**What the exercise asks**
For the entries that follow, restate word for word the line containing "ruce (prsty)", the line containing "Portemonnaie gegriffen. Unser", and every line that lies between them.

**Dataset entries**
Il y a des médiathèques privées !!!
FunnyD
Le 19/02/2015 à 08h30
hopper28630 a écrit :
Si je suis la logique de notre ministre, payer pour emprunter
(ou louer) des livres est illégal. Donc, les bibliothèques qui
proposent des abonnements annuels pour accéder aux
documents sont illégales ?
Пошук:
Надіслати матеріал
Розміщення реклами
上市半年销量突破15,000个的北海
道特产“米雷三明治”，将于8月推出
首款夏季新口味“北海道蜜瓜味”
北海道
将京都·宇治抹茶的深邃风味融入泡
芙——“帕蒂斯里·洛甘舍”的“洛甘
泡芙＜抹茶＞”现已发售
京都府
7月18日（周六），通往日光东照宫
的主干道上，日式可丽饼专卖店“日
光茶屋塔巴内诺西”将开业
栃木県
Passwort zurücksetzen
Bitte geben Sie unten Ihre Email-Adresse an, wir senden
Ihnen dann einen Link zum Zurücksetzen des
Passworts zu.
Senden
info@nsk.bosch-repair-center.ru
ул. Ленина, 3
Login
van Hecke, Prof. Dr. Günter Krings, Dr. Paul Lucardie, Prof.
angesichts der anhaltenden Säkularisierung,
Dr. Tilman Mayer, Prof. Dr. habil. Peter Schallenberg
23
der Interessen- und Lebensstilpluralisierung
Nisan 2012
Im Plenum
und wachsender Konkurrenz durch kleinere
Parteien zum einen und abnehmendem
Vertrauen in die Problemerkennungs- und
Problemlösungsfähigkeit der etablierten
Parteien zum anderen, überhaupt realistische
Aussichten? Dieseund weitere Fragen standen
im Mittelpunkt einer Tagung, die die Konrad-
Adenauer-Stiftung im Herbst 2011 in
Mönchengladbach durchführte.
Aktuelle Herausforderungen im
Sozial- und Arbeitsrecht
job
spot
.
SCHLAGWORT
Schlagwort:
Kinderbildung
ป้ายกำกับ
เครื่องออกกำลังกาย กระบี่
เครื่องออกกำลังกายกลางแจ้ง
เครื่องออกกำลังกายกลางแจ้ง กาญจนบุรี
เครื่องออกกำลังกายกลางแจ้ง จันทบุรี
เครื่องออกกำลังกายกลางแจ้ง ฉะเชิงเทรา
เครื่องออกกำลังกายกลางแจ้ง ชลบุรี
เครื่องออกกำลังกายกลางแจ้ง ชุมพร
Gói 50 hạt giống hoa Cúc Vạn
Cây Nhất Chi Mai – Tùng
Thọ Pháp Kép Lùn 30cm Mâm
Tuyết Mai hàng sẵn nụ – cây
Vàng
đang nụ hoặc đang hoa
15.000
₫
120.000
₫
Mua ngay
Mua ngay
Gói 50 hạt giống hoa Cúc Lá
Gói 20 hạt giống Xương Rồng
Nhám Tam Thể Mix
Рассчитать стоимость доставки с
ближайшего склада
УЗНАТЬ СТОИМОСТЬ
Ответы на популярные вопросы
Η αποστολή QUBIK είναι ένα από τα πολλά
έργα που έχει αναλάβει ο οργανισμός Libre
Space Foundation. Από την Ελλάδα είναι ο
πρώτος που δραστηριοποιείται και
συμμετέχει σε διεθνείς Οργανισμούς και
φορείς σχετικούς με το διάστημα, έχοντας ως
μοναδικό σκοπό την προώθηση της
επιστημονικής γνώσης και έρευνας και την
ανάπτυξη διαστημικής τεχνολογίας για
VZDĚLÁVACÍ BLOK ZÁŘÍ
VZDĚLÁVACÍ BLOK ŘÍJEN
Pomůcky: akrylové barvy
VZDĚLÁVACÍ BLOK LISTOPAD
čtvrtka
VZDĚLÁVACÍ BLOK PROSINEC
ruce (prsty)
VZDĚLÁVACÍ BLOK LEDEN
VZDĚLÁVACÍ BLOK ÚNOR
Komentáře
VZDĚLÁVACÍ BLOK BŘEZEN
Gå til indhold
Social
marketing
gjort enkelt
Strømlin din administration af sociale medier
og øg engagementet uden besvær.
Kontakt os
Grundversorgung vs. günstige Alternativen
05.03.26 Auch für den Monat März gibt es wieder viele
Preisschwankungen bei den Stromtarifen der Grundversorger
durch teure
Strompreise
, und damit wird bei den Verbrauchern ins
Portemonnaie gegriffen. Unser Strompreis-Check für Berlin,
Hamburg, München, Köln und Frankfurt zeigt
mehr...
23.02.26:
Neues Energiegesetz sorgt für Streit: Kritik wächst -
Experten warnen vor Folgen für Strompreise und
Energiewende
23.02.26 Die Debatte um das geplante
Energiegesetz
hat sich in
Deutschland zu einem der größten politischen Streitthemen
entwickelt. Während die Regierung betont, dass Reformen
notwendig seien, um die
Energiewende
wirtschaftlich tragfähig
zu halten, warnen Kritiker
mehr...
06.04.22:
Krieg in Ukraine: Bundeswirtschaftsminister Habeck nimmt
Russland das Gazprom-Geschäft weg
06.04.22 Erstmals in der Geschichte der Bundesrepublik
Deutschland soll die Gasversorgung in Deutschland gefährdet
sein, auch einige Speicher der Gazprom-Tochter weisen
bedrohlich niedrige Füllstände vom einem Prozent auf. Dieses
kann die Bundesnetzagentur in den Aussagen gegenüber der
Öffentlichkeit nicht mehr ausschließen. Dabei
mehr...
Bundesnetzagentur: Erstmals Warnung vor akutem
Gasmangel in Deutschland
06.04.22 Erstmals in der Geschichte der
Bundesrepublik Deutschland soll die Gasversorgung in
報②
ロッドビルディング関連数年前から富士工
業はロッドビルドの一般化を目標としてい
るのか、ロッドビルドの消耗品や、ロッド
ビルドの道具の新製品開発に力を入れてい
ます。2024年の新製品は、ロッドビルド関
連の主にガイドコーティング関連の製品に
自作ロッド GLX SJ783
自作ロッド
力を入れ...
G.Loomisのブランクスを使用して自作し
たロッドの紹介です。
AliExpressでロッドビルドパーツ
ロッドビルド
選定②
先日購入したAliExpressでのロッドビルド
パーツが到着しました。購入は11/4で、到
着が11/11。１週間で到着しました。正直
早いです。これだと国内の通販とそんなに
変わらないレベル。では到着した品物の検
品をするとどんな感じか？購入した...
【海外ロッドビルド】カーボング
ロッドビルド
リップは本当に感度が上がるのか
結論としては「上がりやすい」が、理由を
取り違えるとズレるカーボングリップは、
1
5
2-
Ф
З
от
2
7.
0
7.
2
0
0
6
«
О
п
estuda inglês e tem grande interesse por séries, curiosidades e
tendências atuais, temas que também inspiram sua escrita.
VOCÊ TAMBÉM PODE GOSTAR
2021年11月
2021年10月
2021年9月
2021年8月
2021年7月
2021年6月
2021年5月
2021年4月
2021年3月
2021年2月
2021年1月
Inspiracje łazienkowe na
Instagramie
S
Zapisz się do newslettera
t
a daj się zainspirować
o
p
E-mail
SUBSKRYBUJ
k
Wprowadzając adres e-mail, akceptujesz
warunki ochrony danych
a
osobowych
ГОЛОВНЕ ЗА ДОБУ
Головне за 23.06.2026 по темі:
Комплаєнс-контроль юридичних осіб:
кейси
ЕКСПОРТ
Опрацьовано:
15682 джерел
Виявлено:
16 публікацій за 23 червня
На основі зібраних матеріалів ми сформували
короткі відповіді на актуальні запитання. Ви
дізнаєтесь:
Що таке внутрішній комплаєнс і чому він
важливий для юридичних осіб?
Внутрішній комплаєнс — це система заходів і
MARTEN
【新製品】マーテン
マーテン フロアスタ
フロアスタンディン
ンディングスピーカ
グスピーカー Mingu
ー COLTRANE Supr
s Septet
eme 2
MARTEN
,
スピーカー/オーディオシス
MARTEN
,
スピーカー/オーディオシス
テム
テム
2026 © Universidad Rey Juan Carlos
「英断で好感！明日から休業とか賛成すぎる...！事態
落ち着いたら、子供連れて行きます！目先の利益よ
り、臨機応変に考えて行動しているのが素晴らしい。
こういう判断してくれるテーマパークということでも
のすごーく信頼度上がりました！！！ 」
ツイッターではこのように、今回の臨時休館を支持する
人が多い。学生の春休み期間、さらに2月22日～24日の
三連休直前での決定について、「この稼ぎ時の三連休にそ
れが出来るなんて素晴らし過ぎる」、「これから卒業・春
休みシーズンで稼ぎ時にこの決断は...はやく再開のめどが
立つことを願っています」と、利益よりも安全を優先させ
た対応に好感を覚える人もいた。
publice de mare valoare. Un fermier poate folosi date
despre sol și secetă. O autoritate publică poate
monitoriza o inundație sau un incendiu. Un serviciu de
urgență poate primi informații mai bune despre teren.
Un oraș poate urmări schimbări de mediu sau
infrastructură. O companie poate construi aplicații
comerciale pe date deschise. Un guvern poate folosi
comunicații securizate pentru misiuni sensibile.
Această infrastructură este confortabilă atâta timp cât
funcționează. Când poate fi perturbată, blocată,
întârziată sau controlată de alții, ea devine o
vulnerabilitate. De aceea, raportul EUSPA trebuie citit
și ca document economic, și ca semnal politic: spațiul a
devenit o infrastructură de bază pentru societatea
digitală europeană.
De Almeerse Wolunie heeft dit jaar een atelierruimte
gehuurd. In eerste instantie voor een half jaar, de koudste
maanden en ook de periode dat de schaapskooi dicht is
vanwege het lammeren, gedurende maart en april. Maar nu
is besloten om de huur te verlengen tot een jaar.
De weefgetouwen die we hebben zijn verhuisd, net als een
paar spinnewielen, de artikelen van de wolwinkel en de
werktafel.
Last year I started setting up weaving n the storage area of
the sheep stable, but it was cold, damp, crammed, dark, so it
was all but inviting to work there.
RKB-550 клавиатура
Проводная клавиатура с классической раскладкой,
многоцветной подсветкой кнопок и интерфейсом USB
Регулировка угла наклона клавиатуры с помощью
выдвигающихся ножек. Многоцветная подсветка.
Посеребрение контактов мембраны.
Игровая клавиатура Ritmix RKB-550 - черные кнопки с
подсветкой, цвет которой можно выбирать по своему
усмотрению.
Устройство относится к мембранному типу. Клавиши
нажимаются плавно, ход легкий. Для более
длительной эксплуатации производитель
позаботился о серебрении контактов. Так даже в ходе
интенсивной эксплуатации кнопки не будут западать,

**Response**
ruce (prsty)
VZDĚLÁVACÍ BLOK LEDEN
VZDĚLÁVACÍ BLOK ÚNOR
Komentáře
VZDĚLÁVACÍ BLOK BŘEZEN
Gå til indhold
Social
marketing
gjort enkelt
Strømlin din administration af sociale medier
og øg engagementet uden besvær.
Kontakt os
Grundversorgung vs. günstige Alternativen
05.03.26 Auch für den Monat März gibt es wieder viele
Preisschwankungen bei den Stromtarifen der Grundversorger
durch teure
Strompreise
, und damit wird bei den Verbrauchern ins
Portemonnaie gegriffen. Unser Strompreis-Check für Berlin,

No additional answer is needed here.